## What you need to do
From the first line to the last, set down the material exactly, leaving out its pictures.

## Listed entries
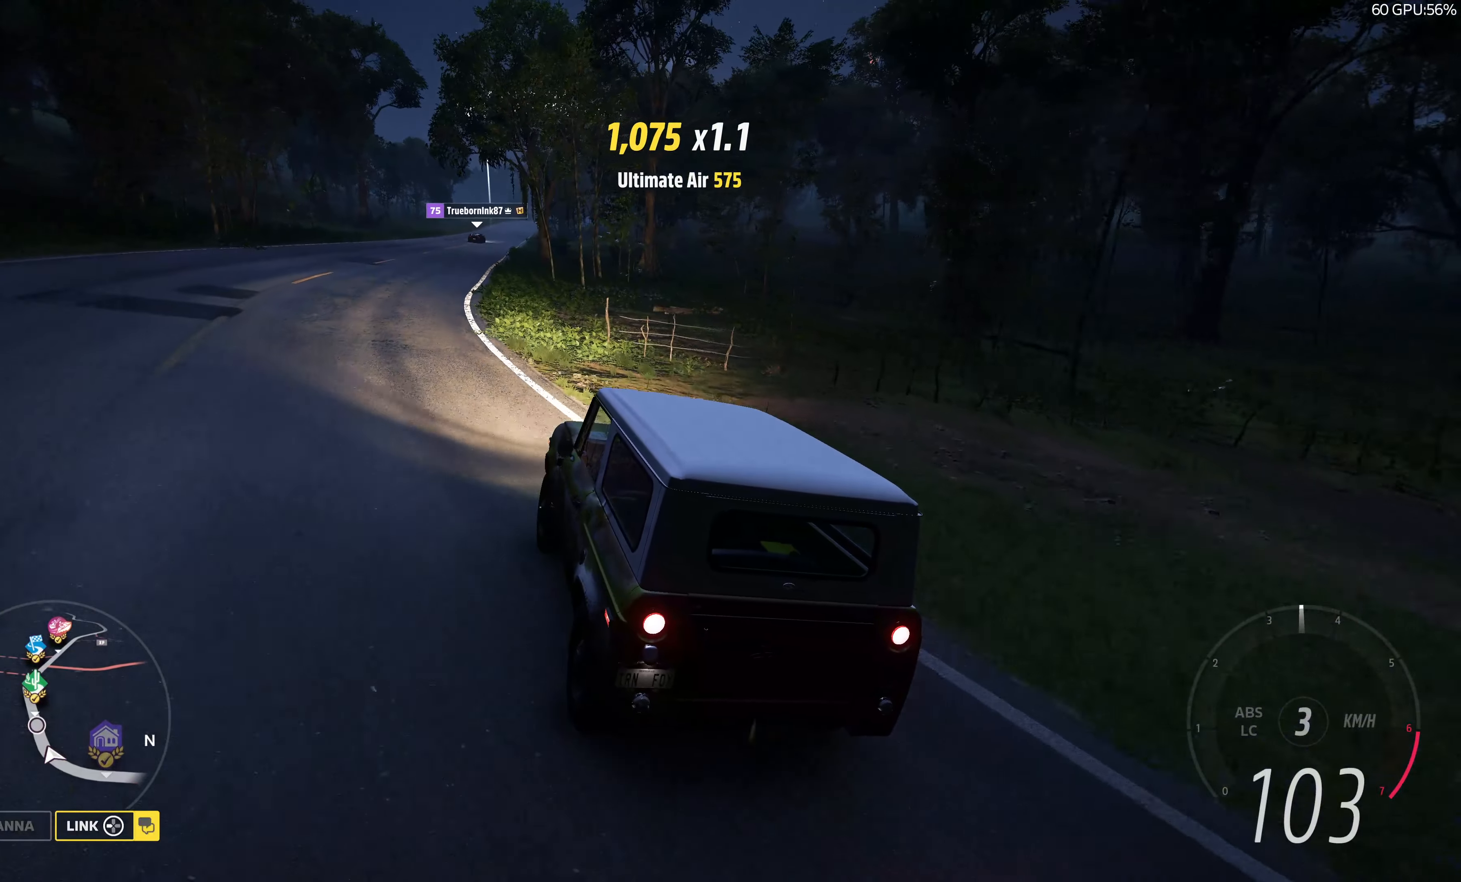
{"buttons": ["R2"], "left_stick": "up", "right_stick": "up", "events": []}
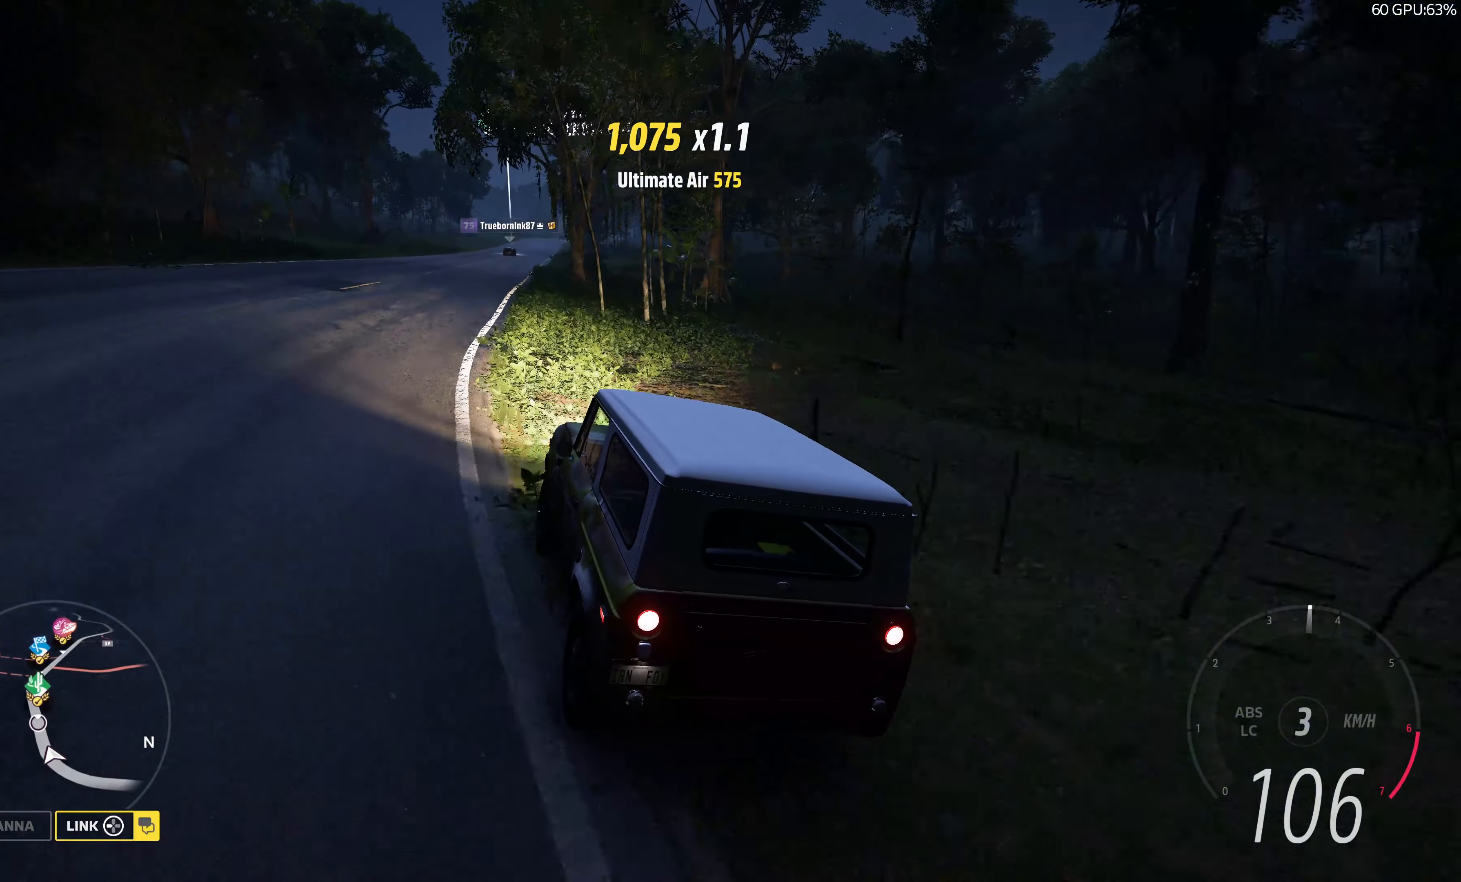
{"buttons": ["R2"], "left_stick": "center", "right_stick": "center", "events": [[383, "left_stick", "center"], [500, "right_stick", "center"]]}
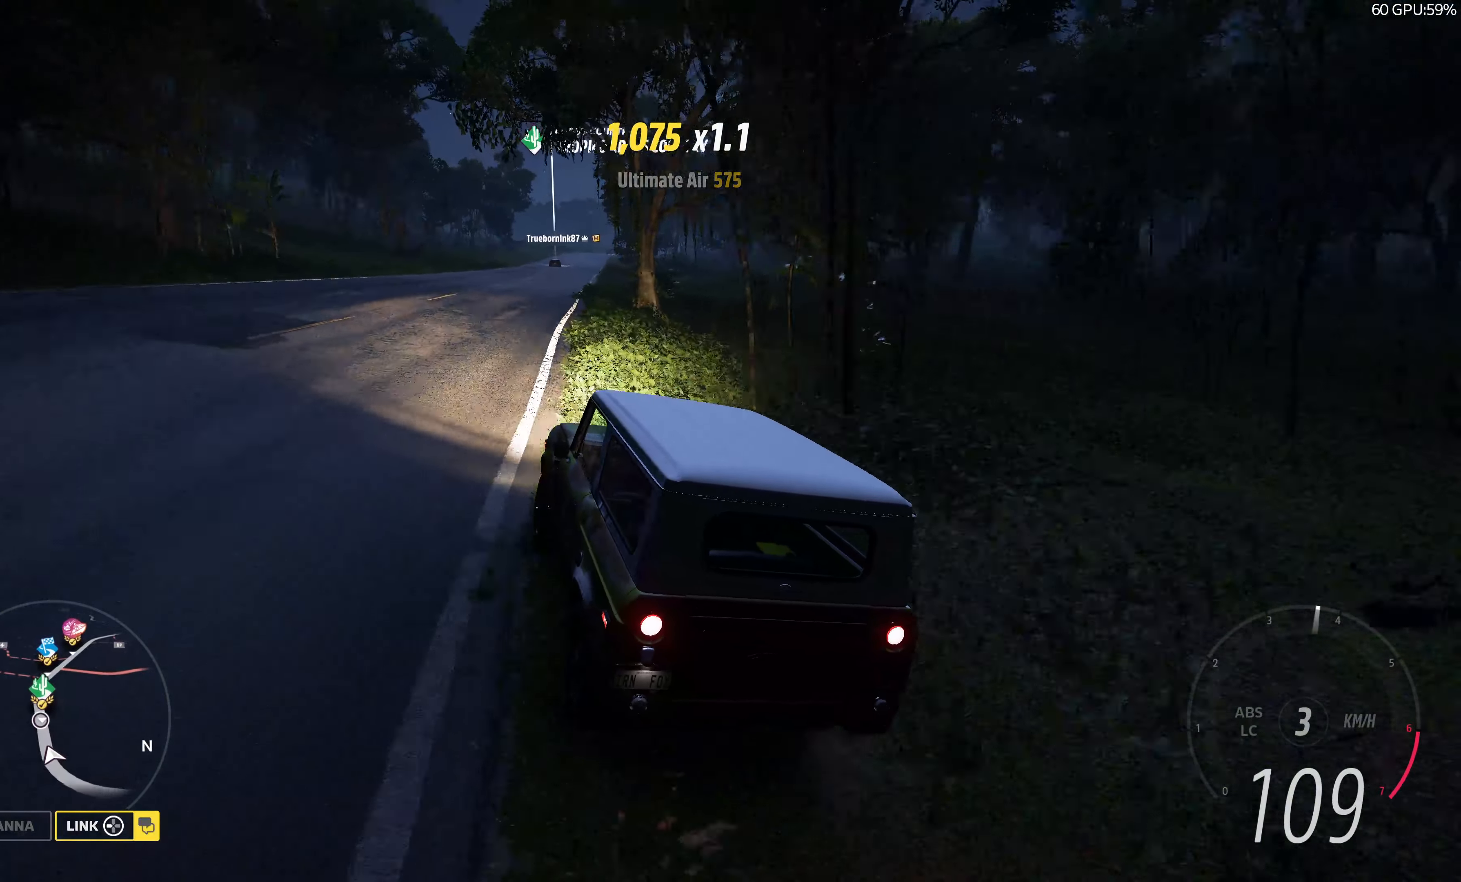
{"buttons": ["R2"], "left_stick": "up", "right_stick": "center", "events": [[266, "left_stick", "up"]]}
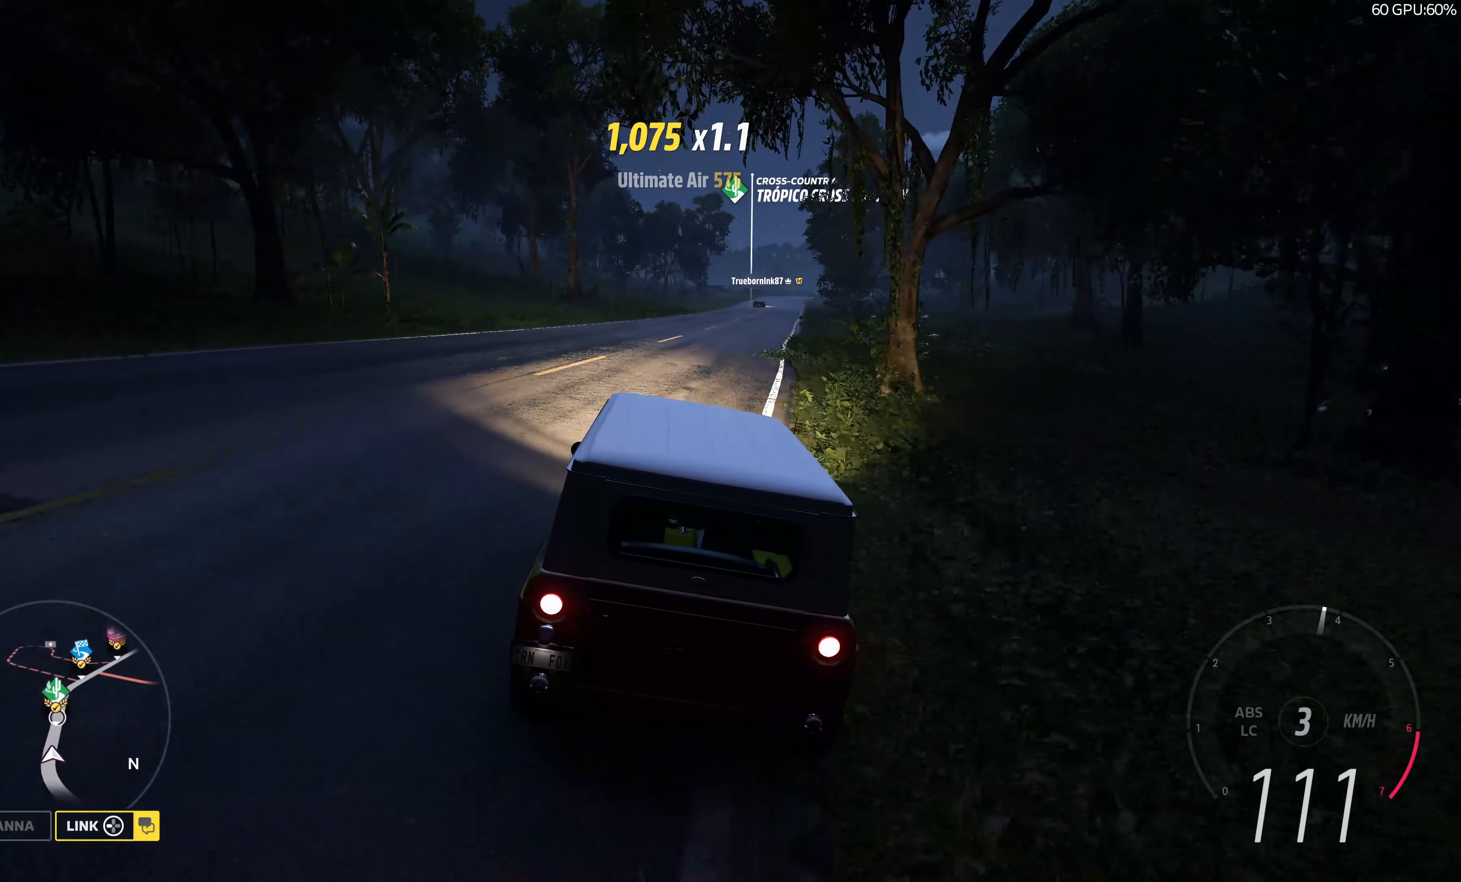
{"buttons": ["R2"], "left_stick": "up", "right_stick": "center", "events": []}
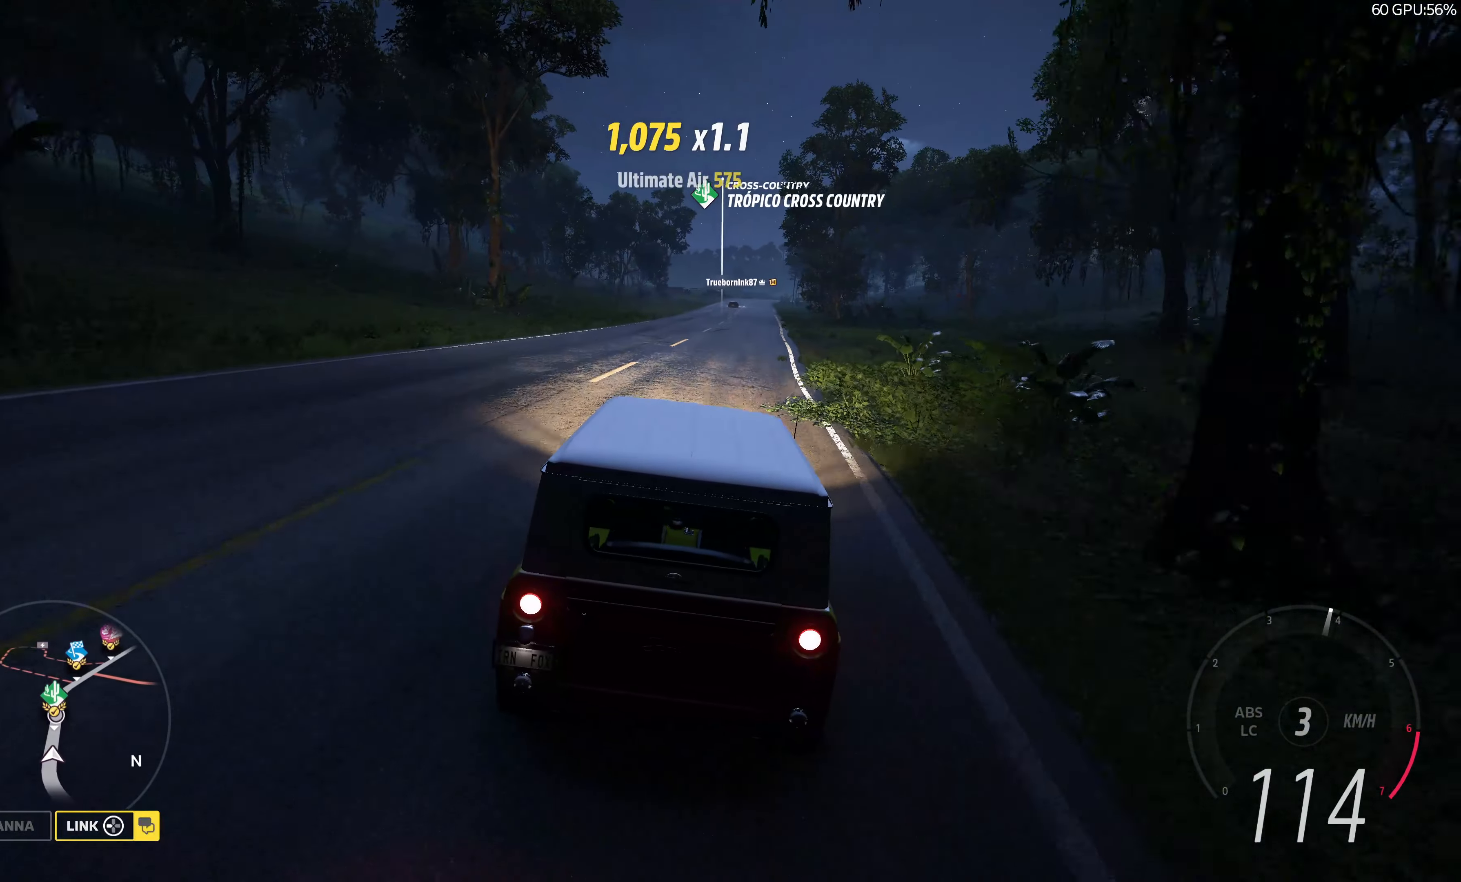
{"buttons": ["R2"], "left_stick": "up", "right_stick": "center", "events": []}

## Completed exercise
{"buttons": ["R2"], "left_stick": "up", "right_stick": "up", "events": []}
{"buttons": ["R2"], "left_stick": "center", "right_stick": "center", "events": [[383, "left_stick", "center"], [500, "right_stick", "center"]]}
{"buttons": ["R2"], "left_stick": "up", "right_stick": "center", "events": [[266, "left_stick", "up"]]}
{"buttons": ["R2"], "left_stick": "up", "right_stick": "center", "events": []}
{"buttons": ["R2"], "left_stick": "up", "right_stick": "center", "events": []}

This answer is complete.